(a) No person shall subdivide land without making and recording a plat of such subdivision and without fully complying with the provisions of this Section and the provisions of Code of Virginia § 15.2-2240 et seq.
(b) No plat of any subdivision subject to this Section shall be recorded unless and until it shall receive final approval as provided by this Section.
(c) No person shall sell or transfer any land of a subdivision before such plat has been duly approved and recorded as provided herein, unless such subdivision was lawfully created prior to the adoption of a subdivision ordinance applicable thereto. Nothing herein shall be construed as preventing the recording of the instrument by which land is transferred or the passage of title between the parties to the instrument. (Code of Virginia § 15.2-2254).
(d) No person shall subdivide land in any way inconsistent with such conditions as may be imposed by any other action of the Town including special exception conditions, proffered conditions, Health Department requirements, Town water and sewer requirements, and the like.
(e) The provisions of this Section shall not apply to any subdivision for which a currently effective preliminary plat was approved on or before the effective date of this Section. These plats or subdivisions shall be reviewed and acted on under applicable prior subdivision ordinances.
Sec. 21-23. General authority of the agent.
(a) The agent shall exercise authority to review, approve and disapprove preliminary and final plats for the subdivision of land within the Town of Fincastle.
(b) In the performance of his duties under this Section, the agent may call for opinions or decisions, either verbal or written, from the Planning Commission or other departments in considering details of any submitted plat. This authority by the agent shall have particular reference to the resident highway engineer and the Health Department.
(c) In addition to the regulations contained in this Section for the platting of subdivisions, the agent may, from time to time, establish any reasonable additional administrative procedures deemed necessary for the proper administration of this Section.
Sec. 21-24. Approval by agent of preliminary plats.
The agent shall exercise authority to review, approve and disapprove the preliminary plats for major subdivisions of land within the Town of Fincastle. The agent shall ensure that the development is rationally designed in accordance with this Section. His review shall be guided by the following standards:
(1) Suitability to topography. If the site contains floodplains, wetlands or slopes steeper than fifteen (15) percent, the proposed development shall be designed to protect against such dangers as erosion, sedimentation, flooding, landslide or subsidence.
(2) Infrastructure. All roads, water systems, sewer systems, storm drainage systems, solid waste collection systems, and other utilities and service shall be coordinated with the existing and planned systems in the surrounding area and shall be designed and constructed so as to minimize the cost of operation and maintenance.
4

===

*EXERCISE*: Set every entry down verbatim.

*REPLY TO THE EXERCISE*:
(a) No person shall subdivide land without making and recording a plat of such subdivision and without fully complying with the provisions of this Section and the provisions of Code of Virginia § 15.2-2240 et seq.
(b) No plat of any subdivision subject to this Section shall be recorded unless and until it shall receive final approval as provided by this Section.
(c) No person shall sell or transfer any land of a subdivision before such plat has been duly approved and recorded as provided herein, unless such subdivision was lawfully created prior to the adoption of a subdivision ordinance applicable thereto. Nothing herein shall be construed as preventing the recording of the instrument by which land is transferred or the passage of title between the parties to the instrument. (Code of Virginia § 15.2-2254).
(d) No person shall subdivide land in any way inconsistent with such conditions as may be imposed by any other action of the Town including special exception conditions, proffered conditions, Health Department requirements, Town water and sewer requirements, and the like.
(e) The provisions of this Section shall not apply to any subdivision for which a currently effective preliminary plat was approved on or before the effective date of this Section. These plats or subdivisions shall be reviewed and acted on under applicable prior subdivision ordinances.
Sec. 21-23. General authority of the agent.
(a) The agent shall exercise authority to review, approve and disapprove preliminary and final plats for the subdivision of land within the Town of Fincastle.
(b) In the performance of his duties under this Section, the agent may call for opinions or decisions, either verbal or written, from the Planning Commission or other departments in considering details of any submitted plat. This authority by the agent shall have particular reference to the resident highway engineer and the Health Department.
(c) In addition to the regulations contained in this Section for the platting of subdivisions, the agent may, from time to time, establish any reasonable additional administrative procedures deemed necessary for the proper administration of this Section.
Sec. 21-24. Approval by agent of preliminary plats.
The agent shall exercise authority to review, approve and disapprove the preliminary plats for major subdivisions of land within the Town of Fincastle. The agent shall ensure that the development is rationally designed in accordance with this Section. His review shall be guided by the following standards:
(1) Suitability to topography. If the site contains floodplains, wetlands or slopes steeper than fifteen (15) percent, the proposed development shall be designed to protect against such dangers as erosion, sedimentation, flooding, landslide or subsidence.
(2) Infrastructure. All roads, water systems, sewer systems, storm drainage systems, solid waste collection systems, and other utilities and service shall be coordinated with the existing and planned systems in the surrounding area and shall be designed and constructed so as to minimize the cost of operation and maintenance.
4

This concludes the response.